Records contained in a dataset
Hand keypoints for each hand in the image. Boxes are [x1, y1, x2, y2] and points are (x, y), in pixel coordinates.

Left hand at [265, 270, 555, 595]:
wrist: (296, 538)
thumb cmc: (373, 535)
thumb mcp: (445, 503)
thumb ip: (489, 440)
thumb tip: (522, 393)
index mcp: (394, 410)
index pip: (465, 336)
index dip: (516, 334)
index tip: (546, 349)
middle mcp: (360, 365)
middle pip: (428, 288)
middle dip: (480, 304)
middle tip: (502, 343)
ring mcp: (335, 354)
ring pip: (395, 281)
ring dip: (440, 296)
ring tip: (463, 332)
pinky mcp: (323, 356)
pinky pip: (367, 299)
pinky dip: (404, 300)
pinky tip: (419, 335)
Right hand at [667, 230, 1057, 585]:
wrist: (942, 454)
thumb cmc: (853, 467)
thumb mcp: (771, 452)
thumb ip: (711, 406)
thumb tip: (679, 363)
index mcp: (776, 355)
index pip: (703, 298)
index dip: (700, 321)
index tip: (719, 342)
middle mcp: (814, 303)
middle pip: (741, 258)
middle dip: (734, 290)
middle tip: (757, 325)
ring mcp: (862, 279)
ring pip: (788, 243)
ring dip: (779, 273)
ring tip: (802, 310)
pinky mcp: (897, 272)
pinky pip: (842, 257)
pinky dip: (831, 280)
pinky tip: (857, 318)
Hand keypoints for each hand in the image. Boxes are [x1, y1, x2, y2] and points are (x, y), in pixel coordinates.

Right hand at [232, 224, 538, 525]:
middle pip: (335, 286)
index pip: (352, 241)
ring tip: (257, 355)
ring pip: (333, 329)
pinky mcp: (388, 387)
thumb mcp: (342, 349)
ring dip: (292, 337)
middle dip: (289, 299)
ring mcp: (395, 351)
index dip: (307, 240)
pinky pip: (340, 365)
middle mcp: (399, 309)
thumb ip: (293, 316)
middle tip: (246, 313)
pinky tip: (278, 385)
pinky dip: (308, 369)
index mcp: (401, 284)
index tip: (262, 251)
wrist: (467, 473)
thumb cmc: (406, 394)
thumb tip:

Goal of the exercise — Your task is to write out every record exactly.

Solution to this exercise —
Hand keypoints for each hand in the image. Boxes are [x1, y1, x2, y2] and points are (x, y), in pixel coordinates.

Left hand at [265, 270, 555, 595]:
wrist: (296, 538)
thumb cmc: (373, 535)
thumb mcp: (445, 503)
thumb ip: (489, 440)
thumb tip: (522, 393)
index mcp: (394, 410)
index pip: (465, 336)
index dip: (516, 334)
index tip: (546, 349)
middle mcp: (360, 365)
middle pip: (428, 288)
middle dip: (480, 304)
middle tip: (502, 343)
ring mcp: (335, 354)
ring pip: (395, 281)
ring dip: (440, 296)
ring tip: (463, 332)
pinky mcp: (323, 356)
pinky pip: (367, 299)
pinky dip: (404, 300)
pinky tip: (419, 335)
Right hand at [667, 230, 1057, 585]:
wrist: (942, 454)
thumb cmc: (853, 467)
thumb mcp: (771, 452)
thumb ip: (711, 406)
thumb tip: (679, 363)
index mcp: (776, 355)
index pip: (703, 298)
index dip: (700, 321)
index tip: (719, 342)
middle mcp: (814, 303)
middle pip: (741, 258)
middle dip: (734, 290)
middle tip: (757, 325)
ring mcp: (862, 279)
ring pip: (788, 243)
ring dip: (779, 273)
ring tip: (802, 310)
pinky mcp: (897, 272)
pinky pip: (842, 257)
pinky dip: (831, 280)
pinky tip: (857, 318)
Hand keypoints for each hand in the image. Boxes are [x1, y1, x2, y2] and points are (x, y), in pixel coordinates.

Right hand at [232, 224, 538, 525]:
middle pip: (335, 286)
index pip: (352, 241)
ring tip: (257, 355)
ring pip: (333, 329)
pinky mcp: (388, 387)
thumb mcp: (342, 349)
ring dip: (292, 337)
middle dip: (289, 299)
ring mcp: (395, 351)
index dip: (307, 240)
pinky pip: (340, 365)
middle mcp: (399, 309)
thumb ip: (293, 316)
middle tip: (246, 313)
pinky tip: (278, 385)
pinky dip: (308, 369)
index mcp: (401, 284)
index tip: (262, 251)
wrist: (467, 473)
thumb cmc: (406, 394)
thumb tip:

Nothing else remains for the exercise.